The bushy but steep crux gully

Alex just about to ascend the steep gully

Winnie charging up the first steep step on the west ridge

Alex plodding up the typical terrain on the west ridge

The upper west ridge.

Alex ascending above the Skagit River valley

Another photo of Alex ascending high above Skagit Valley

Winnie on the last push towards the summit

Alex traversing the ridge bypassing a gigantic cornice

The December sun is low even at 10 am

Another photo of the aforementioned cornice

Alex on the last steps below the summit with some big terrain behind

Partial Summit Panorama from Shawatum Mountain. Click to view large size.

Ross Lake and Skagit River still covered in valley fog

Hozomeen Mountain looming to the south

Mt. Spickhard, Devil’s Tongue and Mt. Rahm/Mt. Custer in WA

Whitworth Peak is another interestingly-looking but obscured peak

Castle Peak and “Full Moon Rising” center shot

A zoomed-in view of Silvertip Mountain and Mt. Rideout

The lower north summit of Shawatum Mtn. is probably very rarely ascended

Snass Mountain and “Snazzy Peak” in the far distance

The south slopes of Mt. Brice

Mt.

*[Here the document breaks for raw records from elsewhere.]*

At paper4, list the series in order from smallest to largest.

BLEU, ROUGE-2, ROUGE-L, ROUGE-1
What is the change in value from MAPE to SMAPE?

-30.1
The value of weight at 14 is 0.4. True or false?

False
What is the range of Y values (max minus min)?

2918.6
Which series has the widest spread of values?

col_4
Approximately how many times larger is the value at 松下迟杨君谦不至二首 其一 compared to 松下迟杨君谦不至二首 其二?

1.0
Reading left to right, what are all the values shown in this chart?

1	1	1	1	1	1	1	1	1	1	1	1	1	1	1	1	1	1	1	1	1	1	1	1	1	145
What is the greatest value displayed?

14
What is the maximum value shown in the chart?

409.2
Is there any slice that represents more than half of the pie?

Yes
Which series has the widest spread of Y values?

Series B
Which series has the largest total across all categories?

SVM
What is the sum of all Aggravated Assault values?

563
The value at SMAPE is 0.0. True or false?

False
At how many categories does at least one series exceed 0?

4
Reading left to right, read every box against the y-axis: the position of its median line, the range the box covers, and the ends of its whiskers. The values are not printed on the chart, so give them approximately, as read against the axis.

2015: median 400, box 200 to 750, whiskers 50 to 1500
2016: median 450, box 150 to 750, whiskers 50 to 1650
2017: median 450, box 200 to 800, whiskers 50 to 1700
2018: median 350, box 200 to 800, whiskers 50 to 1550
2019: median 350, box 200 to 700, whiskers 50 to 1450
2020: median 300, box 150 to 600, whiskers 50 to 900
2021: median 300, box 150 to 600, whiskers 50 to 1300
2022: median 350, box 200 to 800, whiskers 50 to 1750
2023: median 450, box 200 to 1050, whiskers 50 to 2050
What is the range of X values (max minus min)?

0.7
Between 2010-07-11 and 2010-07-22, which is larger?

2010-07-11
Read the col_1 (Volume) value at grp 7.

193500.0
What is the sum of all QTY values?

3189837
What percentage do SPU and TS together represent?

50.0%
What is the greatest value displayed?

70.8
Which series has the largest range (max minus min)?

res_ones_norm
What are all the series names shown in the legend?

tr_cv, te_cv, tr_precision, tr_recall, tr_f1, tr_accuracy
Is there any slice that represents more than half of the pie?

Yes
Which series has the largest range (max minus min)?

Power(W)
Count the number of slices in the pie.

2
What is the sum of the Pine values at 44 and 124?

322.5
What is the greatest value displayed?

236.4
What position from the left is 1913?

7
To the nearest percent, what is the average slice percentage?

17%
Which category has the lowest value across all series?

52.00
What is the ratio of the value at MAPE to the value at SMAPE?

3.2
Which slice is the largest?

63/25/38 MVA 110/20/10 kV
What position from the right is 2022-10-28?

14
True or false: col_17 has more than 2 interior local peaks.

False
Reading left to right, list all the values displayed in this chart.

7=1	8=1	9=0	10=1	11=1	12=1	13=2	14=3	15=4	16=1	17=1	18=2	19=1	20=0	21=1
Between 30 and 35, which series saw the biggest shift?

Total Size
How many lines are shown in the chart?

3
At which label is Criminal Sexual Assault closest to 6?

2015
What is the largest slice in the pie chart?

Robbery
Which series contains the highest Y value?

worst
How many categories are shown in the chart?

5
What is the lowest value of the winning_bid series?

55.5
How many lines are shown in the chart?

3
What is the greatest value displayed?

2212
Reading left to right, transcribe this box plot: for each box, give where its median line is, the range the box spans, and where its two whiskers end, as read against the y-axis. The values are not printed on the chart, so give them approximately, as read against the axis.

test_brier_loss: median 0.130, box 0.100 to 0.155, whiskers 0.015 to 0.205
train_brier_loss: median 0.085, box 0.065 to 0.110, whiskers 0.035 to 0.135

Outram in the distance; Marmot Mountain in middle ground on far left

Me on the summit soaking in the incredible views

Our group shot on the summit of Shawatum Mountain

The cold wind had kept the snow surfaces frozen and firm well into noon, but also forced us to not linger any longer on the summit than necessary. In short time we all became cold so we reluctantly started the descent despite the awesome views. Descending the summit ridge took us no time and despite the firm conditions we all just went down the crux zone on snowshoes. The snow conditions had become softer at this point but was still too firm for a comfortable glissade so after a few failed tries we just plodded down that big open slope on snowshoes. Once back into the trees we followed the previous party’s descent tracks trying to utilize untracked snow for as much as possible, but the condition was still a bit too crusty for comfortable plunge-step, so the descent was a bit tiring on my knees and wasn’t as fast as I was hoping for. Lower down we started to get surprised by weak spots and holes hidden by the dead-falls so just followed their tracks merging back to the ascent line. Once running out of snow we took the only break on the descent taking snowshoes off, then bolted down the forested slope. The footings were not as slippery as in the morning (thankfully) but we had to check GPS millions of times. I again, led the GPS navigation retracing our exact route and in under an hour we popped out on the road only 2 meters from my truck.

Descending the steep pitch off the summit

Silvertip Mountain and Mt. Rideout

Me plodding back across the west ridge. Photo by Alex R.

Winnie posing for a photo just before committing to the crux area

Alex dropping in the crux gully

Me snowshoeing down. As you can see, it was awkward

Winnie starting down the big slopes around treeline

After trying to glissade we decided to just plod down, slowly and steadily

Another photo of Winnie above the clouds

Alex plunging back into the burnt forest

Me descending the typical forest. Photo by Alex R.

Running out of snow now

Me descending. Photo by Alex R.

We had some dead-falls to negotiate

The lower forest was still icy and slippery thank to a temperature inversion

Me checking GPS to make sure we were on track. Photo by Alex R.

Our round trip time was just under 5 hours 30 minutes and we finished the trip at 1 pm. This seemed a bit odd given that we didn’t even use head-lamps in the morning… The drive back out of the Silver-Skagit was still a slow crawling mostly because of the zillions of pot-holes. I eventually got back home even too early for dinner.